Assim, numa cidade entulhada e ofendida pode, de repente, surgir uma lasca de luz, um sopro de vento. E aí está hoje a Fábrica da Pompeia, com seus milhares de frequentadores, as filas na choperia, o ‘solarium’ do deck, o bloco esportivo; a alegria da fábrica destelhada que continua: pequena alegria numa triste cidade.”
Ingenuidade
Quando chega ao Brasil vinda da Itália, em 1946, Lina Bo Bardi rapidamente se apaixona pelo novo mundo, pela exuberante natureza tropical e pelo povo brasileiro, com sua descontração e um certo quê de ingenuidade, “ainda não contaminada pela soberba e pelo dinheiro”, como costumava dizer.
E essa paixão e dedicação ao país que escolhe para ser sua nova terra estarão presentes em toda a sua obra arquitetônica e em seus escritos. Mesmo quando não se vinculam a um projeto específico, seus textos clarificam o que sentimos diante de sua obra construída.
“Cada país tem sua maneira própria de encarar não somente a arquitetura, mas também todas as formas da vida humana. Eu acredito numa solidariedade internacional, num concerto de todas as vozes particulares. Agora, é um contrassenso se pensar numa linguagem comum aos povos se cada um não aprofunda suas raízes, que são diferentes.
A realidade à beira do São Francisco não é a mesma que à beira do Tietê… Essa realidade é tão importante como a realidade da qual saiu Alvar Aalto ou as tradições japonesas. Não no sentido folclórico, mas no sentido estrutural”, escreveu.
Lina jamais se deixou levar por modismos ou formalismos, um caminho perigoso pelo qual a arquitetura desandou no chamado estilo internacional, gerando projetos que se assemelham enormemente, a despeito da parte do globo em que se encontrem. São os hotéis, torres corporativas e, mais recentemente, a arquitetura de estrelas como Frank Gehry, Daniel Libeskind ou Santiago Calatrava.

_Tarefas_.
1. Liste todas as pessoas mencionadas pelo nome no texto sobre Lina Bo Bardi, sem contar a própria Lina.
2. Dê continuidade ao texto sobre Lina Bo Bardi a partir do ponto em que ele termina.

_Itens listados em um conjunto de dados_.

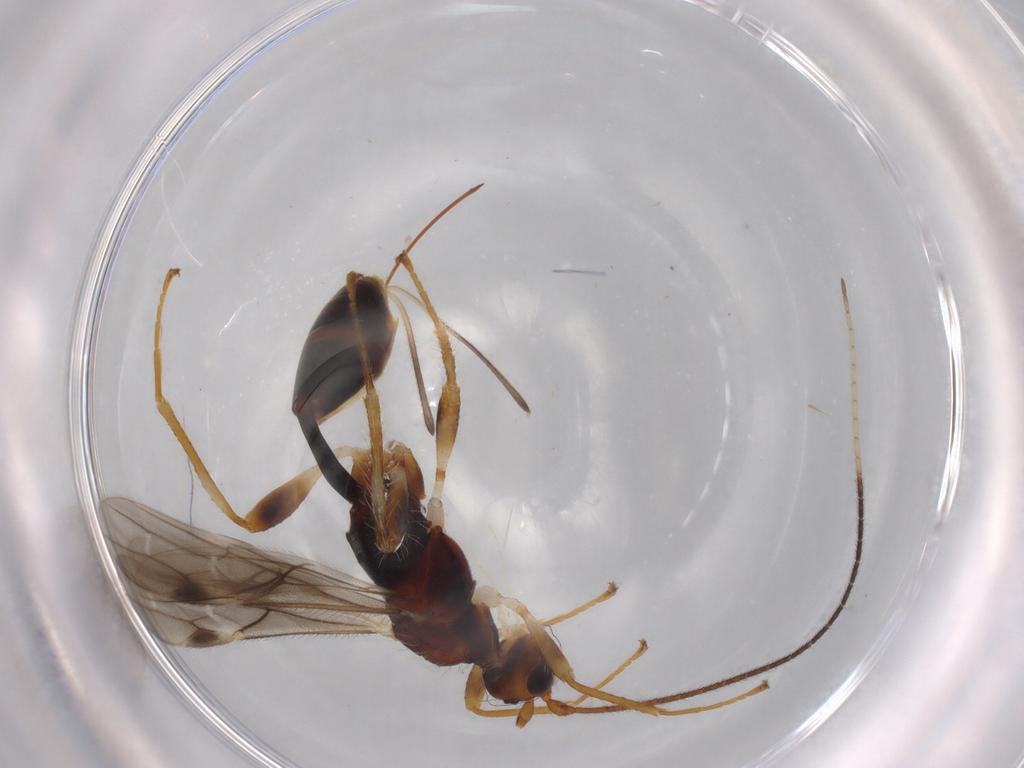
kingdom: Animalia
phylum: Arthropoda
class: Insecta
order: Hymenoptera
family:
* * *
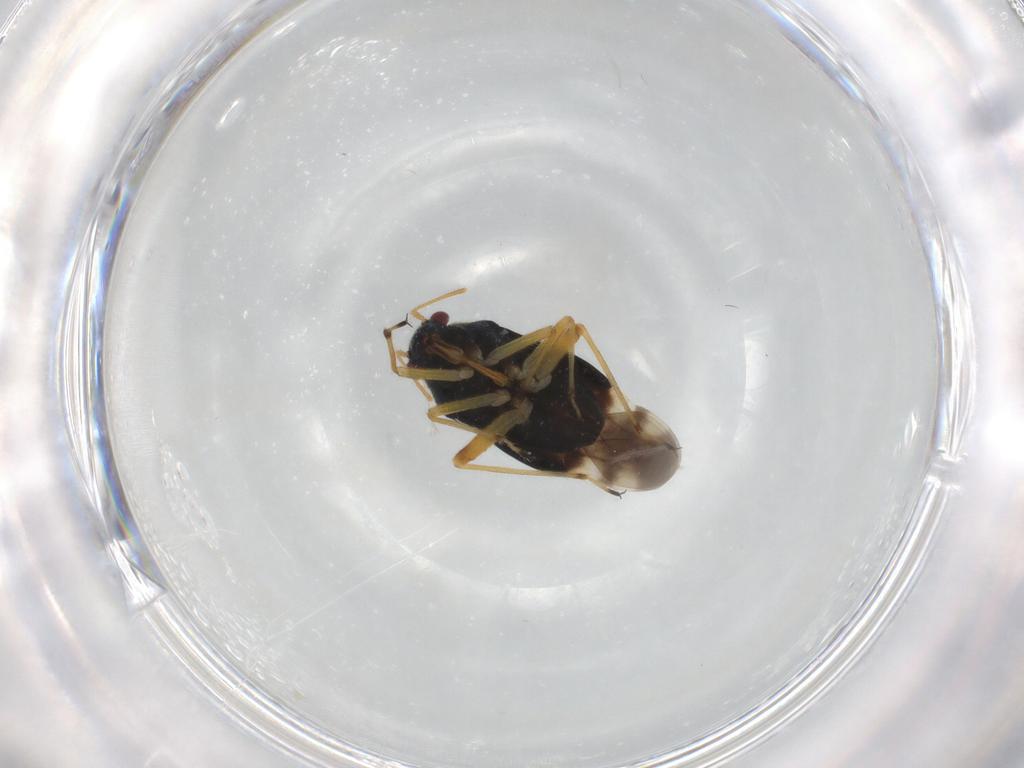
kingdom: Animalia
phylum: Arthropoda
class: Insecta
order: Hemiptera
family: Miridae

_Respostas_.
1. Alvar Aalto, Frank Gehry, Daniel Libeskind e Santiago Calatrava.

2.
Embora tenha tido seu nome muitas vezes associado ao movimento brutalista, Lina sempre achou essa associação mecânica, quase unicamente devida ao emprego que fazia de materiais nus, como o concreto rústico. Seguramente, porém, sua obra poderia ser associada ao movimento em sua essência e fundamento principal. Com a palavra os Smithsons, Alison e Peter, papas do chamado novo brutalismo inglês: “‘Brutalista’, para nós, significa ‘direto’ [...]. [Algo] necessário para se adequar aos novos tempos”.
Reflexões
Suas anotações em bloquinhos, pedaços de papel ou versos de envelopes continham reflexões sobre os mais variados temas –receitas de comida, lendas sertanejas ou a própria vida–, mas eram, principalmente, lembretes de alguma boa ideia para um projeto que, muitas vezes, ainda não existia em sua agenda.
Em textos de apresentação de trabalhos, artigos e cartas públicas, sua escrita brilha como a ferramenta eficaz de um arquiteto engajado de corpo inteiro, produzindo metáforas, imagens fantásticas e quase físicas, ironia fina, humor, contundência, postura política e rigor.
Assim, os suportes tubulares da estrutura metálica concebida para o projeto (perdedor) para o concurso do vale do Anhangabaú são “como árvores tropicais “”árvores de aço”" lembrando a gameleira brava brasileira”. “Ideia fundamental: dar ao ferro/aço a liberdade natural e não simétrica da natureza, contra o esquematismo abstrato-regular. É preciso um suporte? É um cipó, uma escora? São raízes. É a liberdade rigorosamente controlada e calculada da natureza, obediência absoluta às ‘leis que mandam’, nada de arbitrário, mas, como na natureza, o máximo de fantasia”, segue Lina.
Quando defende sua escolha para o piso do Sesc Pompeia, descreve os paralelepípedos como “um dos calçamentos mais sublimes da história da humanidade, documentos seculares de pedras cortadas e alisadas com as mãos, por homens, mulheres, crianças, documentos de civilização”.
Lina escrevia em forma de manifestos ou plataformas de ação: com objetividade, síntese e economia –aspectos que, curiosamente, são também fundamentos da poesia. Sua obra espelha essa vontade de poesia em cada detalhe; é fiel à sua máxima tantas vezes repetida: “Nunca procurei a beleza, mas sim a poesia”. Lina queria ser poeta com as armas da arquitetura. E foi.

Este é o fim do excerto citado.